I am going to Skiing in August in Chile and I was looking for any beta that might be out there. I will be there for a month and was wondering about ski areas to hit, backcountry places to go and cool places to ski or stay. Any info on prices of lift tickets or hotels would be greatly appreciated. I would like to do a jut trip if that is possible. We will have all our backcountry gear with us. I just purchased the tickets with Xmas bonus so I am just starting to research.

Thanks  


PS- I would rather go in the winter and paddle but the job and wife limit my travel so I have to settle for skiing. :roll: 

PSS- Damn I miss paddleing!!


----------



## gsteg (May 23, 2005)

Mendoza Argentina is a great place right close to the border of chile.
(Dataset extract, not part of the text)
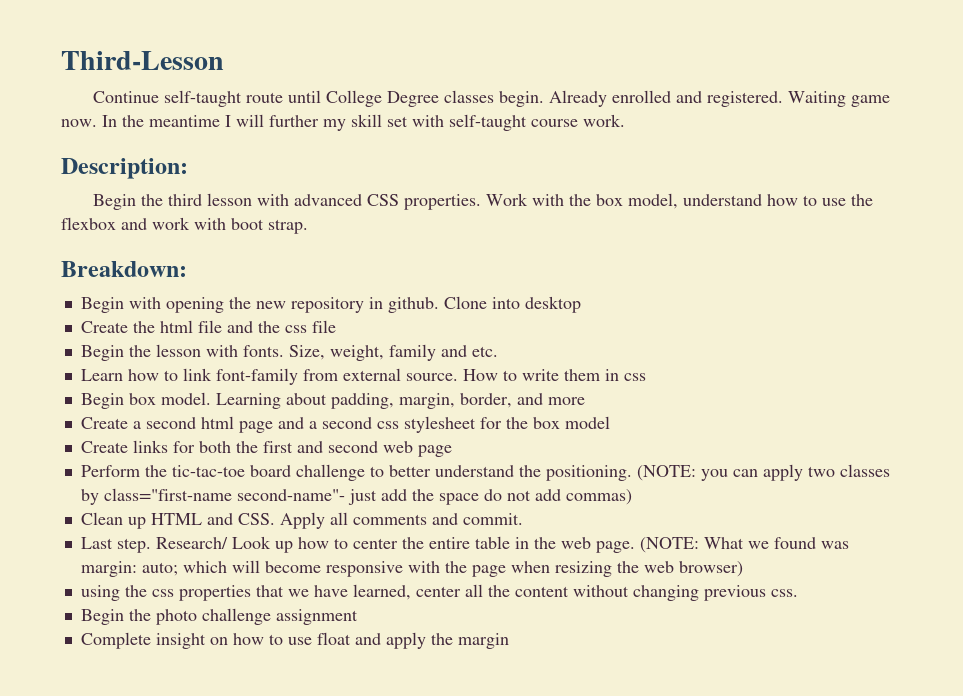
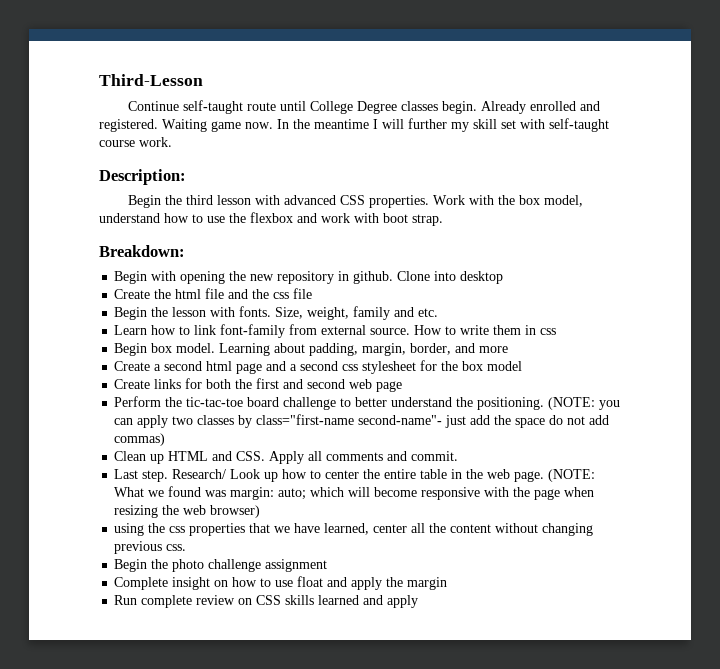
(509, 641) none -> [114,595,419,608] // Run complete review on CSS skills learned and apply

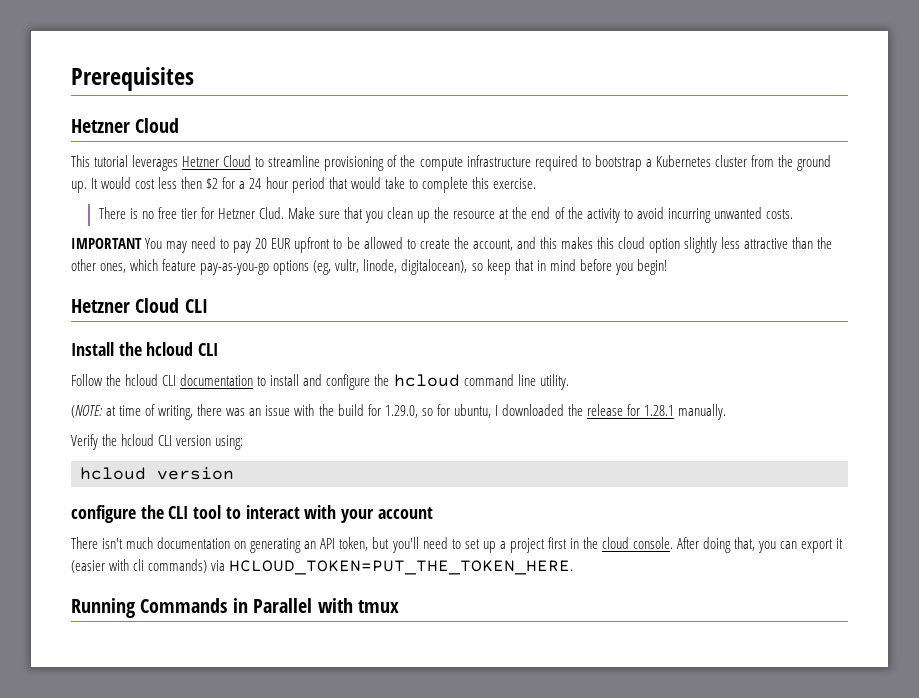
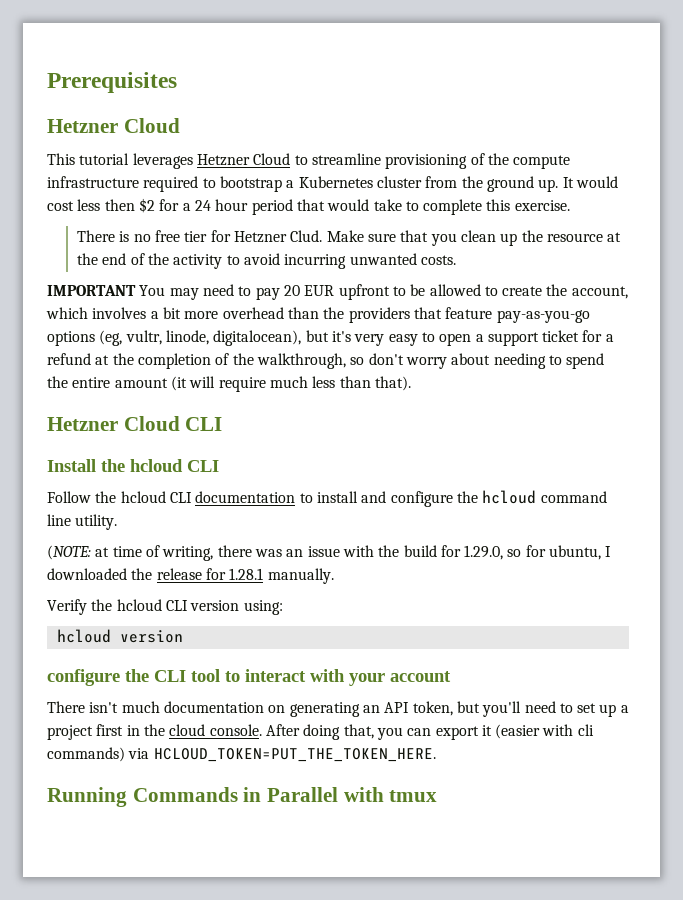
[516,237,833,253] [71,259,159,273] and this makes this cloud option slightly less attractive than the other ones, which -> [46,307,442,323] which involves a bit more overhead than the providers that
[471,259,667,275] so keep that in mind before you begin! -> [305,330,614,346] [47,353,605,369] [47,376,411,392] but it's very easy to open a support ticket for a refund at the completion of the walkthrough, so don't worry about needing to spend the entire amount (it will require much less than that).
You are close to ski areas, Aconcagua Nat. Park, etc etc. 

Also this is a good hostal to stay at...
http://www.hostelcampobase.com.ar/

The people there are really helpful and there are typically like minded travelers to meet up with for a BC trip. A couple of outfitters in town that have good topos and knowledge of the runs. I will see if i cant find the name of the one that helped me out.


----------



## Andy R (Jul 3, 2005)

I boarded in Portillo, Chile last year at the end of September. They have various levels of accommodations from pretty posh/ all inclusive (3 meals a day) to some shared room bunks and BYOB. I enjoyed it but a week was too long. Portillo is right at the Argentina border on your way to Mendoza so it would make for a cool stop for a couple of days.


----------